New model shows Antarctica alone could raise sea level a meter by 2100

Scott K. Johnson

Enlarge / Satellite imagery of the seaward edge of Thwaites Glacier in Antarctica. Thwaites Glacier accounts for a big chunk of the West Antarctic Ice Sheet, and it's vulnerable to major retreat.

Knut Christianson

It’s obvious that a warming climate will mean less glacial ice and higher sea level, but putting a precise number on these things is another matter. The landscapes concealed beneath the great ice sheets of Greenland and Antarctica are complex in hugely important ways. The interplay of ocean currents, which deliver warmer water to eat away at the underside of floating ice shelves, also varies regionally and even locally. And the ice itself is a dynamic thing, flowing in response to changes at the coastal edges.

So while we use measurements in the present and records from the past to forecast the future, we're stuck with scientific uncertainty, which means we need the language of risk analysis to discuss things sensibly. What is the possible range of sea level rise? And what are the probabilities for different parts of this range?

While some work in this regard has already been done, we're continually sharpening those assessments. As data and knowledge accumulate, our models of the ice sheets become more reliable guides to the future.

Last year, researchers published a study that added two key physical processes to an ice sheet model. First, they added the ability of meltwater to fill up crevasses in the ice until the pressure at the bottom of the crevasse is so great the ice breaks apart. Second, the new model accounted for the fact that the cliff of ice at the front of a glacier can’t hold itself up if it grows beyond a certain height. Together, these processes greatly accelerated the rate at which floating ice shelves could disappear and destabilize the rest of the glacier.

The researchers used the model to simulate a time during the Pliocene period when global sea level was as much as 20 meters higher than it is today. Other models were unable to get ocean levels that high without cranking up the heat to temperatures far above the warmth of the Pliocene climate. But with these added processes, the researchers got 17 meters (rather than several) of sea level rise from the melting of Antarctic ice.

Now, Penn State’s David Pollard and University of Massachusetts Amherst researcher Rob DeConto have applied an updated version of that model to the all-important question of Antarctica’s future. They simulated Antarctica’s ice out to the year 2500 for three of the common greenhouse gas emissions scenarios: the business-as-usual growth scenario that produces roughly 4 degrees Celsius of global warming this century, an extreme mitigation scenario that keeps warming well below 2 degrees Celsius, and an intermediate scenario.

In that lowest emissions scenario, Antarctica looks pretty much the same at the end of this century.

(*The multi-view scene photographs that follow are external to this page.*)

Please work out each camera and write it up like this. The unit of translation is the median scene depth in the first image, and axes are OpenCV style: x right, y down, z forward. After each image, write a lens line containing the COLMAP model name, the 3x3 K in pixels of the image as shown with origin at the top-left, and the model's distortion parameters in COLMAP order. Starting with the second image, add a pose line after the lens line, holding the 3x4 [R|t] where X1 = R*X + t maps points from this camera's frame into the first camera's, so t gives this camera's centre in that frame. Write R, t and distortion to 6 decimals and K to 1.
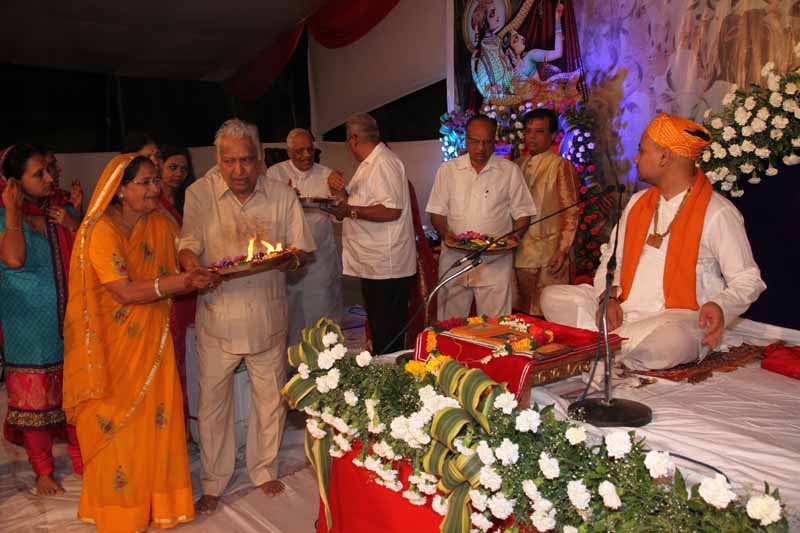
lens RADIAL K [[747.2, 0, 421.9], [0, 747.2, 285.9], [0, 0, 1]] dist [0.020381, 0.000000]
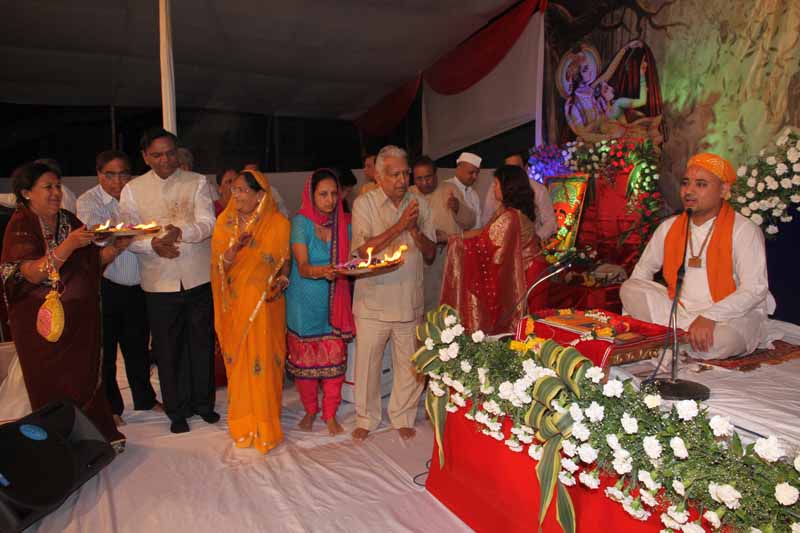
lens RADIAL K [[626.8, 0, 401.5], [0, 626.8, 284.2], [0, 0, 1]] dist [-0.054257, 0.055730]
pose [[0.989091, 0.044985, -0.140271, -0.057528], [-0.046095, 0.998926, -0.004674, 0.017537], [0.139910, 0.011089, 0.990102, -0.085377]]
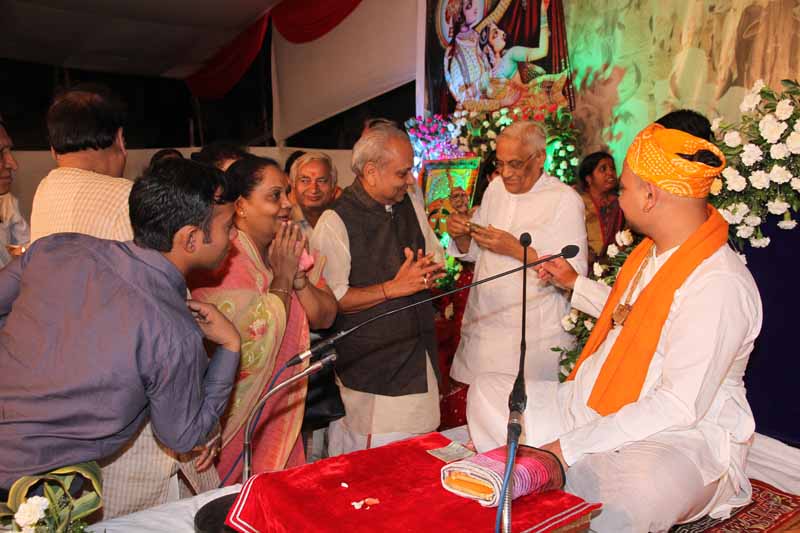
lens RADIAL K [[747.2, 0, 411.7], [0, 747.2, 276.5], [0, 0, 1]] dist [0.020381, 0.000000]
pose [[0.999377, 0.031833, -0.015262, 0.098384], [-0.032170, 0.999231, -0.022412, -0.058212], [0.014537, 0.022889, 0.999632, 0.278991]]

But in the high emissions scenario, things get, well, interesting. Ice loss kicks into high gear around the middle of this century, resulting in almost 80 centimeters of global sea level rise by 2100. Remember, that's for Antarctica alone. For reference, the conservative estimates for total sea level rise from all sources in the latest IPCC report called for 50 to 100 centimeters by 2100, with Antarctica contributing very little of that.

Moving beyond this century, the melt rate continues to accelerate, with Antarctica’s contribution to sea level rise growing to more than 4 centimeters per year. That's a full meter of extra ocean every 25 years. The vulnerable West Antarctic Ice Sheet, much of which lies in bedrock basins that dip below sea level, falls apart over a couple of centuries. And even with atmospheric CO₂ stabilizing around the year 2300, Antarctica raises sea level by over 12 meters before the year 2500.

Enlarge / The Amundsen Sea portion of the West Antarctic Ice Sheet (which includes Thwaites Glacier) in the high emissions scenario simulations.

DeConto and Pollard/Nature

To put useful bounds on the uncertainty in these numbers, the researchers play with the mechanics of the new processes in the model. After simulating sea level rise during the Pliocene as well as the last interglacial period about 120,000 years ago as a test, they systematically twiddled knobs to produce a pile of different possible simulations. Since our estimates of sea level from those time periods also span a range, they identified model configurations that hit the low and high end of those sea level ranges. Then they re-ran the simulations of the future with each version of the model.

For the high emissions scenario, the range of sea level rise from Antarctic melt in 2100 spans about 60 to 115 centimeters. Taking the intermediate emissions scenario, where global warming stays below 3 degrees Celsius this century, Antarctica adds about 25 to 50 centimeters by 2100. The West Antarctic Ice Sheet disintegrates in that scenario, as well—it just takes about twice as long to do it (this scenario ends with about 5 meters of sea level rise from Antarctica by 2500). And remember, that’s separate from contributions from melting ice from Greenland and mountain glaciers, as well as the expansion of seawater as the oceans warm.

While there is plenty of science left to be done here, this does mark a significant jump. And that allows us to put a finer point on the risks of sea level rise as we drive global temperatures upward. The consequences are significant, and our actions today commit us to consequences that last for generations.

Nature, 2016. DOI: 10.1038/nature17145  (About DOIs).